Barack Obama almoça amanhã com os líderes que estão no poder na Alemanha, Grã-Bretanha, França, Itália e Espanha. Acho positivo.
Mas, não chega. Falta Donald Tusk. Este nosso Donald representa a UE. A sua presença, para além de reforçar a sua posição face aos reaccionários que estão no governo da Polónia, faria chegar, a vários destinos, uma mensagem forte sobre o projecto comum. E nós precisamos desse tipo de mensagens e de simbolismos.
É de lamentar que os chefes de Estado e de governo convidados – com excepção de Theresa May, é claro – não tenham levantado a questão do convite a Tusk. Esses líderes andam sempre a perder oportunidades de mostrar uns laivos de perspicácia.
Donald Trump pode ser uma aberração no panorama político norte-americano, mas não é antissistema. Antes pelo contrário. Mexe-se bem dentro do sistema, sabe tirar vantagem das oportunidades e dos buracos legais. É a favor, até ao tutano e sem escrúpulos, do capitalismo liberal, puro e duro. Exploratório. Quando fala de uma América “grande de novo”, está a dizer que o Estado deve criar mais oportunidades de negócios para os grandes interesses económicos e pôr em prática regimes protecionistas que dificultem ou impeçam a concorrência vinda do estrangeiro. A conversa sobre a promoção de empregos foi propaganda eleitoral. Na realidade, Trump representa o grande capitalismo empresarial. De modo confuso e imponderável, inevitavelmente, por falta de experiência política mas também porque a demagogia resulta sempre numa caldeirada de contradições. É por aí que o gato pode ir às filhoses e a sua política económica conduzir ao fracasso.

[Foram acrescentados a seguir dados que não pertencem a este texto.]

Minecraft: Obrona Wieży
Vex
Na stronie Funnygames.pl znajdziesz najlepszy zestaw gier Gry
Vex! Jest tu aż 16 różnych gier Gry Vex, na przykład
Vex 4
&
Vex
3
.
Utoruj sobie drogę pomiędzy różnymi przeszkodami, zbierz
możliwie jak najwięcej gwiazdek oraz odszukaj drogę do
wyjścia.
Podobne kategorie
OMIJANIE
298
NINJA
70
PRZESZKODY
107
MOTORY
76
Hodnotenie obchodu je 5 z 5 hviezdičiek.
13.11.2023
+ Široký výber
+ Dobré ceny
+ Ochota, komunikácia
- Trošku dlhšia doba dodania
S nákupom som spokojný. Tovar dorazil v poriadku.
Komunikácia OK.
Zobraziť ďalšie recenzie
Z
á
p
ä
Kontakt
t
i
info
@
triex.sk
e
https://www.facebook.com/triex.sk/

Como muita gente, não creio que o novo presidente esteja à altura das responsabilidades do cargo. Vi o último debate entre ele e Hillary Clinton: a noite comparada com a luz do dia! Trump mal conseguiu articular um ponto de vista, para além de uma meia-dúzia de frases feitas e de umas tantas reações emocionais. Mostrou ter uma visão primária e irrefletida das realidades económicas e das grandes questões internacionais. Mas vai ser o líder da nação mais poderosa do mundo. Um homem com muito poder. Mais ainda por ter o Senado e a Câmara dos Representantes do seu lado, que, em ambos os casos, têm uma das composições mais retrógradas, quando vista à luz da história das últimas décadas. O potencial de retrocesso em termos de valores e de políticas é, por isso, enorme.

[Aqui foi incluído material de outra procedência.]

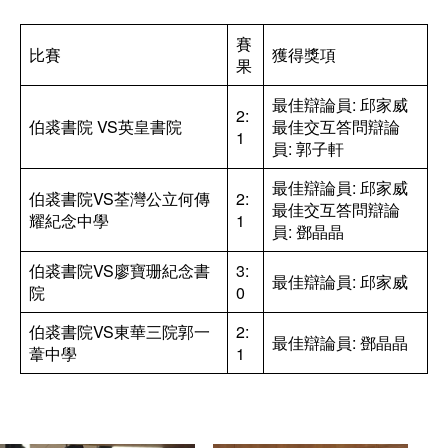
賽
比賽
獲得獎項
果
最佳辯論員: 邱家威
2:
伯裘書院 VS英皇書院
最佳交互答問辯論
1
員: 郭子軒
最佳辯論員: 邱家威
伯裘書院VS荃灣公立何傳
2:
最佳交互答問辯論
耀紀念中學
1
員: 鄧晶晶
伯裘書院VS廖寶珊紀念書
3:
最佳辯論員: 邱家威
院
0
伯裘書院VS東華三院郭一
2:
最佳辯論員: 鄧晶晶
葦中學
1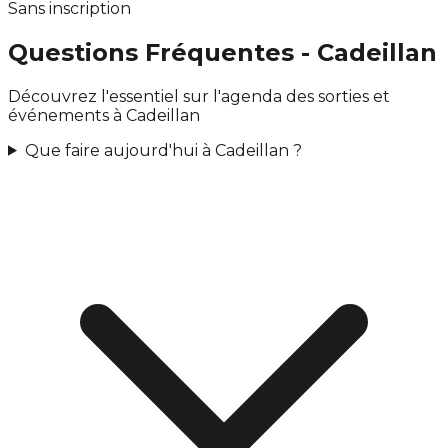
Sans inscription
Questions Fréquentes - Cadeillan
Découvrez l'essentiel sur l'agenda des sorties et
événements à Cadeillan
Que faire aujourd'hui à Cadeillan ?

Trump é um líder que não está habituado a ouvir os outros, que passou a vida a decidir por ele próprio, conforme lhe dava na real gana. Vai, no entanto, rodear-se de políticos que sempre estiveram e fizeram vida na política. Ele, que havia prometido “sanear o pântano de Washington”, vai trazer para a linha da frente alguns dos piores ultrarreacionários que existem no circo do oportunismo político americano: Newt Gingrich, Rudy Giuliani, Chris Christie, John Bolton, Bob Corker, Stephen Bannon, etc, etc. Só falta ir buscar Sarah Palin ao Alaska, o que poderá, aliás, acontecer.
Promessas, em política, valem o que valem, é bem verdade. Todavia, no caso presente, haverá que estar atento. Creio que Trump procurará levar avante várias das ideias que prometeu. Poderá ser um erro pensar que essas promessas se tratavam de meras artimanhas eleitorais. É verdade que acabará por deixar cair uma ou outra mais absurda, como por exemplo, a interdição de acesso aos Estados Unidos de muçulmanos. Manterá, porém, muitas das outras, com ou sem grandes retoques.
Para a Europa, a presidência Trump vai ser um grande desafio. Mais um, na pior altura. Já tínhamos Vladimir Putin, Recep Erdogan, Theresa May, e ainda Viktor Orban, Marine Le Pen, Geert Wilders, Frauke Prety, e as cabeças confusas que se arrastam por Bruxelas. Sem esquecer, claro, as crises dos refugiados, dos imigrantes e as resultantes das nossas divisões nacionalistas. Passamos agora a ter mais um quebra-cabeças de monta, Trump, que, ainda por cima, se vai certamente aliar aos britânicos e ajudar a transformar o Brexit num carrossel barulhento, desnorteado e desconjuntado. Ou seja, os tempos que aí vêm não nos podem deixar descansados.
No que respeita às negociações sobre o Brexit, Theresa May encontrou um novo aliado: Donald Trump. Será um aliado de muito peso. Irá certamente fazer pressão sobre os europeus, de modo a que as condições do relacionamento futuro da Grã-Bretanha com a UE sejam bastante favoráveis aos interesses de Londres.